Tags: asparagus, Connecticut River, corn, dams, floods, Holyoke Range, Lake Hitchcock, Milton power plant, Mt. Tom, the Law of Unintended Consequences, tobacco
Half an hour’s drive east of here, the Deerfield river flows into the Connecticut, New England’s longest and grandest waterway.
The lowlands of the Connecticut are legendary for their fertility. For the hundred centuries since the draining of ancient Lake Hitchcock, yearly floods have replenished the fertile flood plain with organically rich silts, turning the once-lake-bottom into some of the most productive farmland in North America. For generations, the Connecticut River Valley was an exporter of cash crops, most notably tobacco, and in the last century, the fabled Hadley asparagus. The latter has of late succumbed to a rust blight and is now in decline.
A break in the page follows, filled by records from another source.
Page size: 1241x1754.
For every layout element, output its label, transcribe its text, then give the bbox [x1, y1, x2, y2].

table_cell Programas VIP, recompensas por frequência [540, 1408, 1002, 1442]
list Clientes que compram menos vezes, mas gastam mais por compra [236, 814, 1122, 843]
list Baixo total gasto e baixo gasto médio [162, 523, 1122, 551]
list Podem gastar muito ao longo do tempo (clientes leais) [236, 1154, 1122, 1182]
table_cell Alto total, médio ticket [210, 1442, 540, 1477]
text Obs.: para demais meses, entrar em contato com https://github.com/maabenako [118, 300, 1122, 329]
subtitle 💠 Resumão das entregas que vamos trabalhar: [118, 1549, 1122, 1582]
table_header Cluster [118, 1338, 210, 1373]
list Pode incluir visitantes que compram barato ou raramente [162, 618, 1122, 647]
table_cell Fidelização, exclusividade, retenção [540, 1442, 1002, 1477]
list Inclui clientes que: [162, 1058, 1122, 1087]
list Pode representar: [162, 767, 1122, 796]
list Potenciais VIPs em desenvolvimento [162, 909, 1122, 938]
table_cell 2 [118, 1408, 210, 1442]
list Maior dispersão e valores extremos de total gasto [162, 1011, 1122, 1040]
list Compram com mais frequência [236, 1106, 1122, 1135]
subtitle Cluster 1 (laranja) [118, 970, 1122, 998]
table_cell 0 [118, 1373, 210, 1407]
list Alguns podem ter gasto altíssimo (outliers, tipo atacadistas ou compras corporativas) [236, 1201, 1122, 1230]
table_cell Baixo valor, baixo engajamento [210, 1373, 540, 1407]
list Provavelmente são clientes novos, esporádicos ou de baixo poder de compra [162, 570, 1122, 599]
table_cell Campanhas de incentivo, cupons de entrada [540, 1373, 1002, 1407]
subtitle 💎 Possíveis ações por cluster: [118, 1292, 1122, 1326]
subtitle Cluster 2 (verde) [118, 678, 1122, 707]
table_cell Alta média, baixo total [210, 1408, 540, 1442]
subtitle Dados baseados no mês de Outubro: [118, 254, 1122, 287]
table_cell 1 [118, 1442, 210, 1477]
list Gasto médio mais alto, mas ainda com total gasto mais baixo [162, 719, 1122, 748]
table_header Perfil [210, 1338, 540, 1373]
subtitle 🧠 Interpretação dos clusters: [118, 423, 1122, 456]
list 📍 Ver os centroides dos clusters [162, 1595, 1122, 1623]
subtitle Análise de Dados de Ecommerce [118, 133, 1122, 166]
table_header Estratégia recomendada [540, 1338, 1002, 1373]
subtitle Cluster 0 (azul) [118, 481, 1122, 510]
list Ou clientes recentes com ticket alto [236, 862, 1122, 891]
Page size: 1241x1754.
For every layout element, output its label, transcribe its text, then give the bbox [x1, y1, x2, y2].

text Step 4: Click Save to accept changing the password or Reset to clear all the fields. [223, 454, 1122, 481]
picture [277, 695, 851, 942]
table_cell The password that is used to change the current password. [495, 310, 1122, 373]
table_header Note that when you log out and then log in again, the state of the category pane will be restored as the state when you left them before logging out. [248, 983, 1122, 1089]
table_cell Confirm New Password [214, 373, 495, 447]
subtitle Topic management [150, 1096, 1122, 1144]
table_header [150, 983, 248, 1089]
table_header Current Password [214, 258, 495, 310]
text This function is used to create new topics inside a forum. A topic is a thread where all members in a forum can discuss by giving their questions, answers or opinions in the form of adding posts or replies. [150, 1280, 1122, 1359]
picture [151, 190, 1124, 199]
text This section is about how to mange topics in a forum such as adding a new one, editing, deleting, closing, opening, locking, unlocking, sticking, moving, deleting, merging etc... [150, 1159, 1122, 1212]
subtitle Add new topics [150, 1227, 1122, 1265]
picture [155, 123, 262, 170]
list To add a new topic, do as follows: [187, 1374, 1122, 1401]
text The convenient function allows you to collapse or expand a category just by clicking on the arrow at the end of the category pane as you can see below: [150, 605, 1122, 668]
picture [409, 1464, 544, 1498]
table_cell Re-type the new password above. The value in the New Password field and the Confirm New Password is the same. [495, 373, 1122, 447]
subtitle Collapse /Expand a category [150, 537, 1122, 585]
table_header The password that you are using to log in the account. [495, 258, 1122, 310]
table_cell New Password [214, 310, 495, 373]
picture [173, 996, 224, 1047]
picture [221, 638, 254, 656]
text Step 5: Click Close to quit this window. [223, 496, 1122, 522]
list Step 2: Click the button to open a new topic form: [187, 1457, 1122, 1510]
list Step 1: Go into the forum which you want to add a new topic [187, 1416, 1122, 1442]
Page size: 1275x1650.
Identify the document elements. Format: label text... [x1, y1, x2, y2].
As population in the valley grew and the bottom lands were developed, however, the cost to individuals of the yearly Spring floods, some of which were really quite monstrous, prompted calls for control of this awesome force of nature. Dams were built, levees erected, and except for rare breaches, Civilization was saved.
But as with all such human interventions, there were unforseen consequences. The end of the yearly floods marked the beginning of the decline of the region’s reign as Bread Basket (or humidor, as the case might be) of The Northeast. Crop yields dropped even as the amount of fertilizer needed increased, raising the cost of doing business and driving much of the commercial farming elsewhere. While Summer still sees the valley bottom sown with corn, tobacco and assorted pumpkin patches, the area has lost its preeminence as a commercial farming hub.
Here’s a winter eve’s view of the Holyoke Range, with Mount Tom’s impressive basalt escarpment in relief on the right, as seen across a stubble of corn between Northampton and the Great River itself:
Stars are just beginning to twinkle at upper left in this thirty-second exposure, while the Milton coal-fired power plant’s stack glows malevolently red in the gap where the Connecticut transects the range.
This image reminds me of Western landscapes I’ve loved forever, and I intend to mine this spot through the seasons until you beg me to stop.